Thank you for sharing, biloxiblues. I reached out
Post# of 148147
https://www.google.com/amp/s/amp.usatoday.com/amp/5662305002
A poster (doc) from YMB also reached out to Karen regarding Lero and Remdesivir.
“ Mrs. Weintraub,
I am a physician in practice over 21 years and have held numerous leadership roles, participated in numerous industry sponsored trials. You can quickly look at my linked in profile to verify my credentials and connections.
I am, as my other medical colleagues, aghast with the recent decisions from FDA.
I would implore you to look deeper into the relationship of GILEAD with the FDA. There are currently 8 employees of GIL sitting on the FDA Covid 19 task force who can influence decision making re approval (attached).
You can correlate the stock price of GILEAD with insider selling since then.
With the help of these 8 employees, GILEAD was able to push its early approval with data that showed dubious benefit with 3 separate randomized control trials showing different results, in one case NO benefit whatsoever.
Now we have expansion of indication based on "statistically significant uncertain clinical benefits"!
Elsewhere, FDA is putting up fences for new approvals from smaller companies and requiring them higher standard.of proof.
You can review the top of the line results released for a drug LERONLIMAB in its phase 2 trial for mild to moderate patients (only rug trial to use this subset if patient population) which showed CLINICALLY and statistically significant improvement in the treatment arm by 2.5x including improvements in internationally accepted NEWS2 scores and less severe side effects compared to the standard of care. This is all from a drug given 1x/ week through a subcutaneous injection only for 2 weeks only with NO adverse side effects and NO patient exclusions, unlike other drugs.
The drug co CYTODYN requested an EUA based on these results weeks ago but have yet to hear from FDA who seems interested in approving drugs WITHOUT the clinical data indications but based on "trends".
There is also going to be an interim analyses of the phase 3 trial with LERONLIMAB in severe patients with the primary end point of mortality. My sources indicate that there is again a clinically and STATISTICALLY significant improvement in these patients, but FDA will most likely require a larger phase 3 study which will cost much time and lives, again not using the same burden of proof that was required from GILEAD.
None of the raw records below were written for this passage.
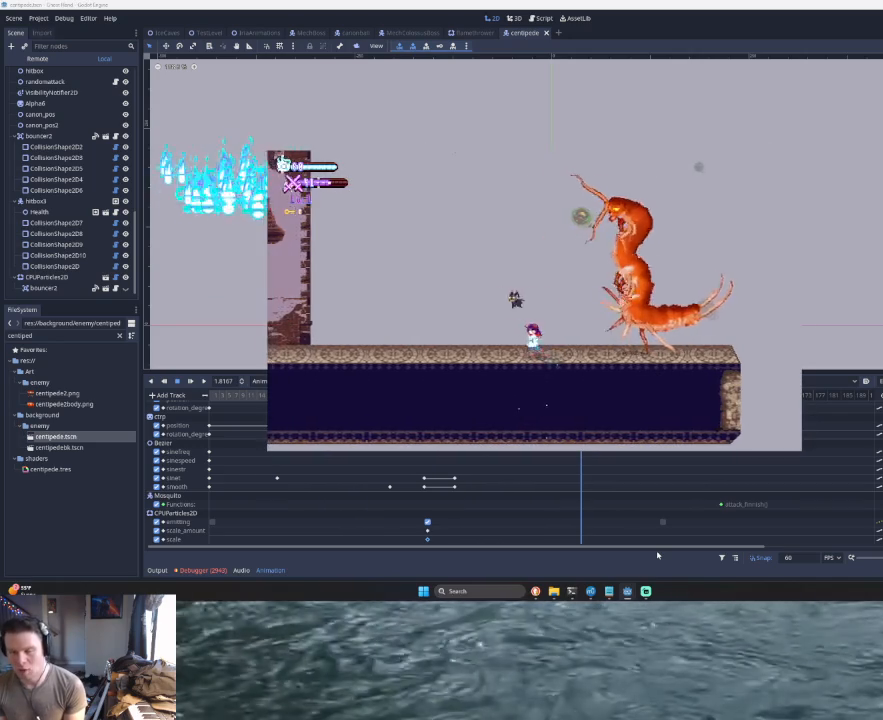
{"buttons": [], "left_stick": "center", "events": [[100, "left_stick", "center"], [233, "left_stick", "right"], [367, "left_stick", "center"]]}
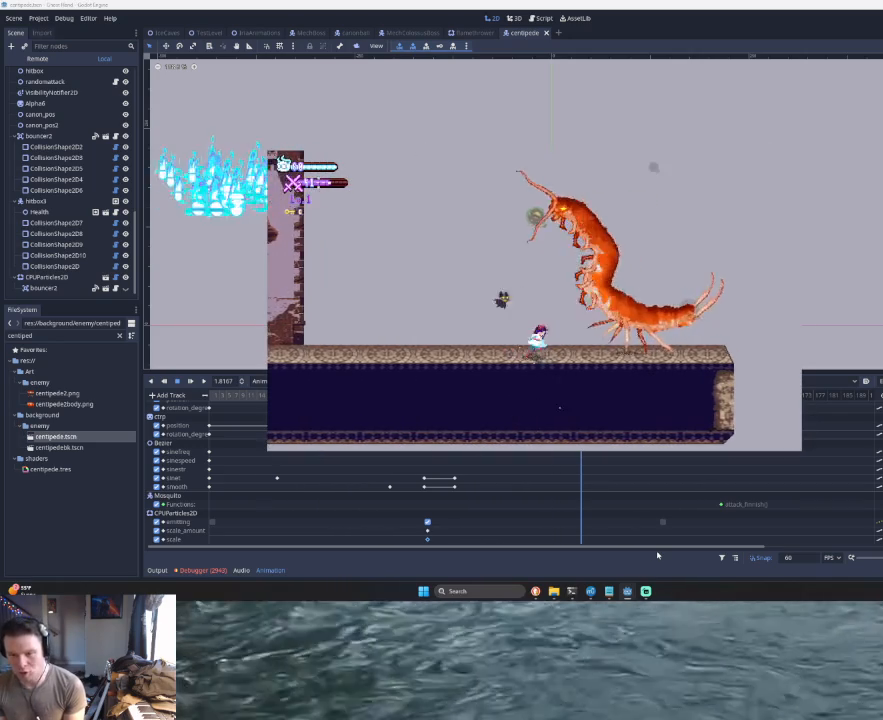
{"buttons": [], "left_stick": "right", "events": [[67, "left_stick", "left"], [200, "left_stick", "center"], [367, "left_stick", "right"]]}
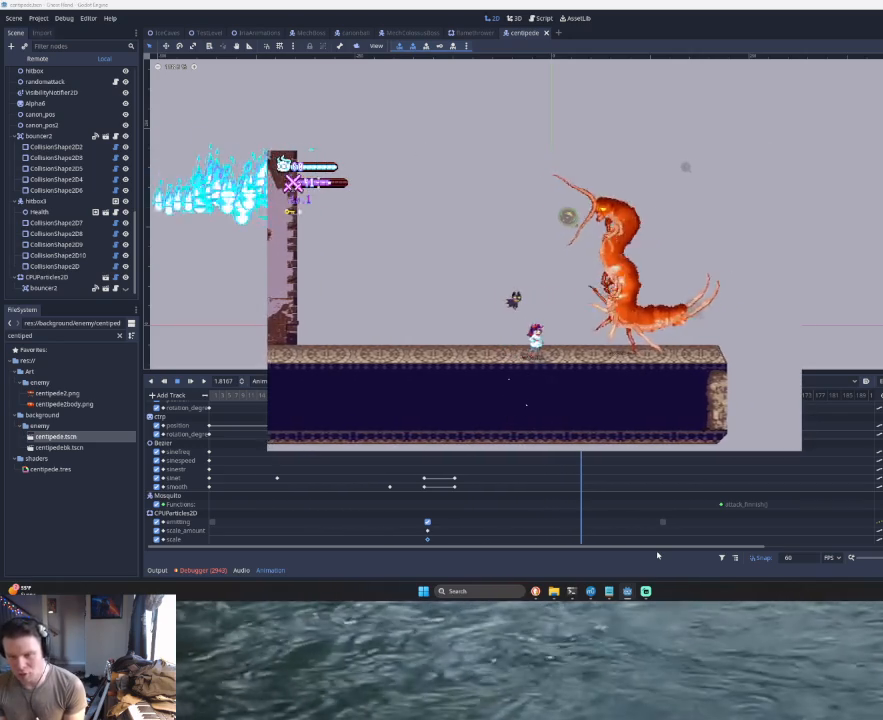
{"buttons": [], "left_stick": "center", "events": [[33, "left_stick", "center"]]}
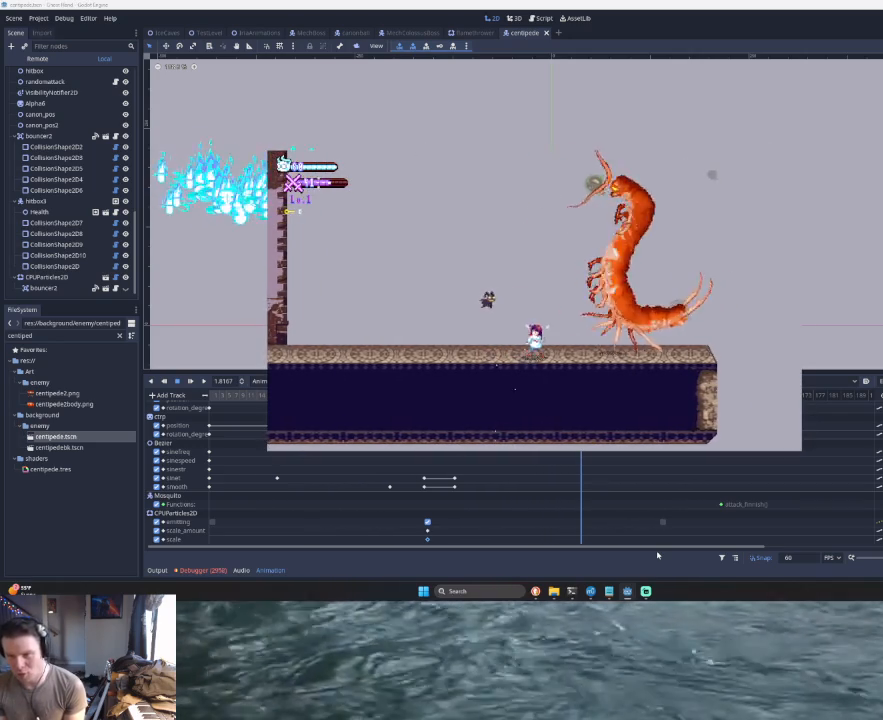
{"buttons": [], "left_stick": "center", "events": [[67, "left_stick", "left"], [233, "left_stick", "center"], [400, "left_stick", "right"], [467, "left_stick", "center"]]}
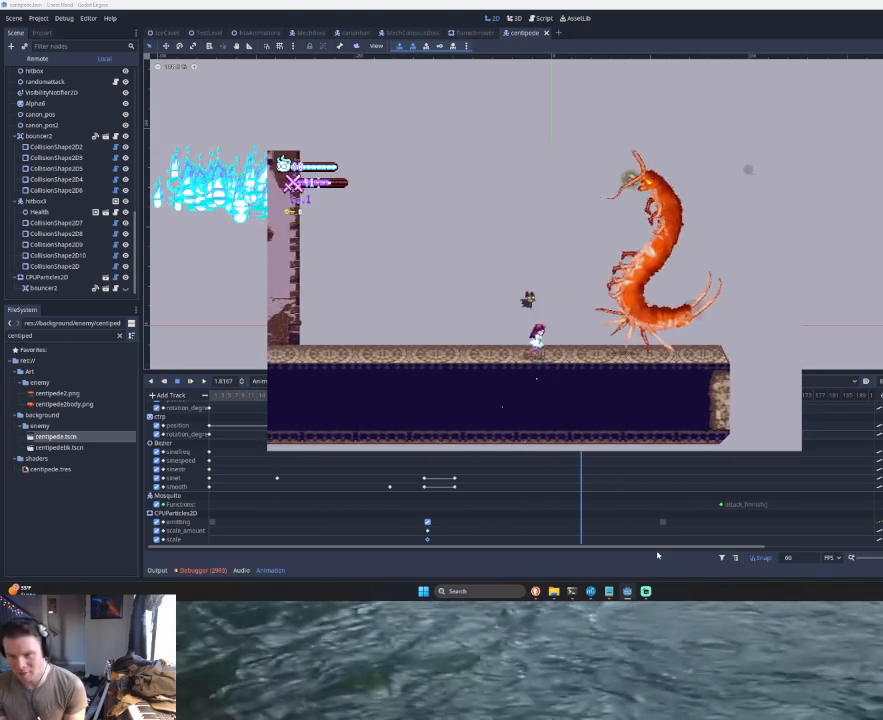
{"buttons": [], "left_stick": "down", "events": [[133, "left_stick", "down"]]}
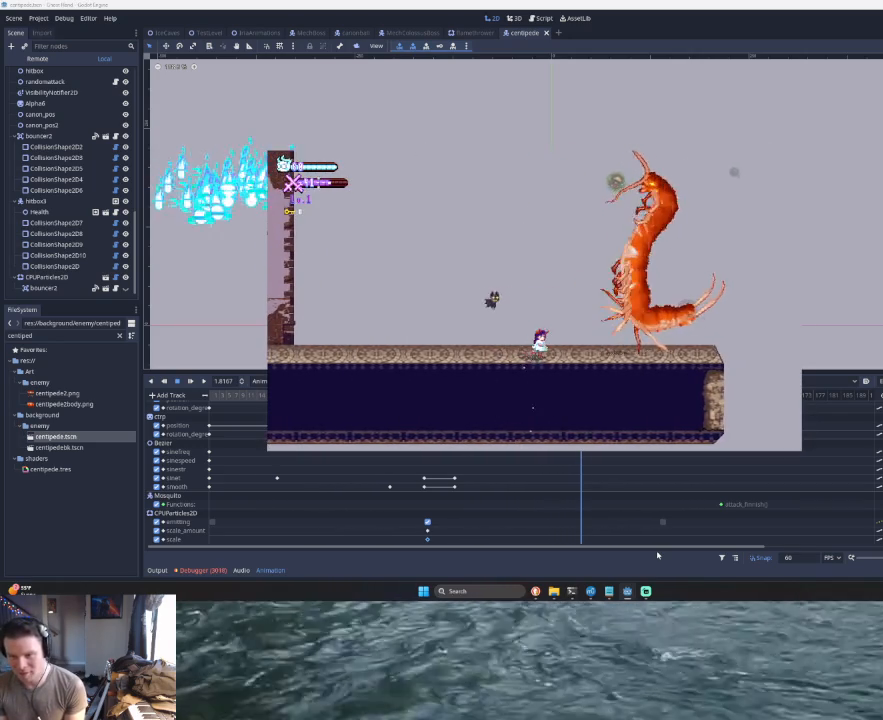
{"buttons": [], "left_stick": "down", "events": []}
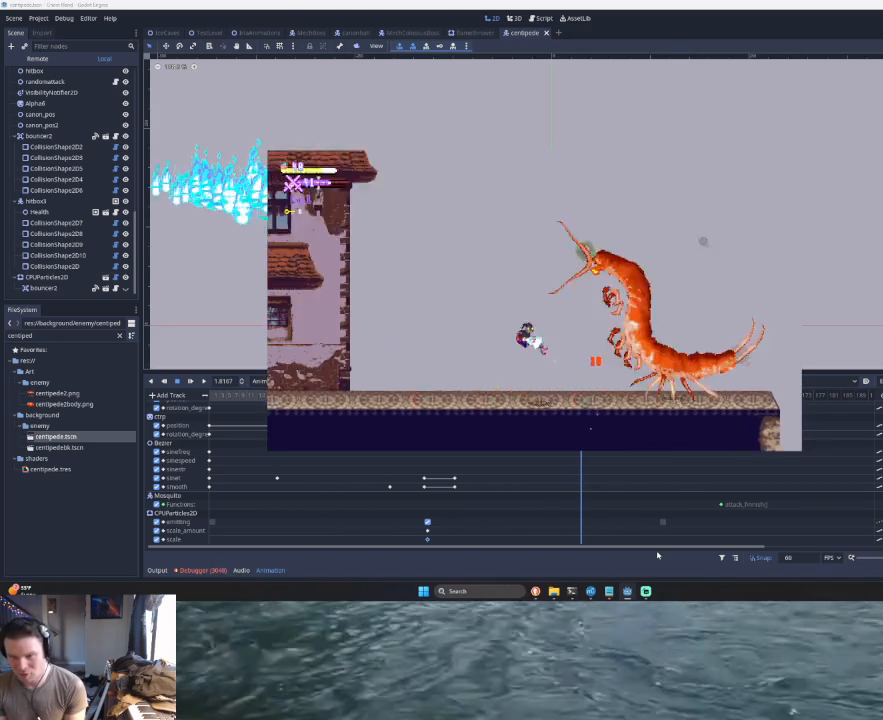
{"buttons": [], "left_stick": "center", "events": [[200, "left_stick", "center"]]}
Another reason GILEAD would not want Leronlimab approval is because it threatens its cash cow from HiV drugs. GIL up until recently, derived 56% of its profits from HAART meds. Leronlimab was initially found to be efficacious in HIV treatment, undergoing a large trial with 865 pts showing NO SAE and clinically and statistically significant efficacy. They received FDA EUA for HIV treatment as an adjunct in patients with poor response with traditional medicines.
The company filed a HIV BLA with FDA to be used as a monotherapy which has been pushed back several times for "clerical" reasons. If approved, this would be a monumental breakthrough in HIV treatment with once weekly to once monthly subcutaneous injections for HIV pts. This is a multibillion dollar threat to the big pharma in a $30 -50 b/yr industry.
I would encourage you to look into this and expose it for what it is, big pharma cronyism with FDA. When you find these factual accuricies, your most needed report will gain the gratitude of a suffering nation.”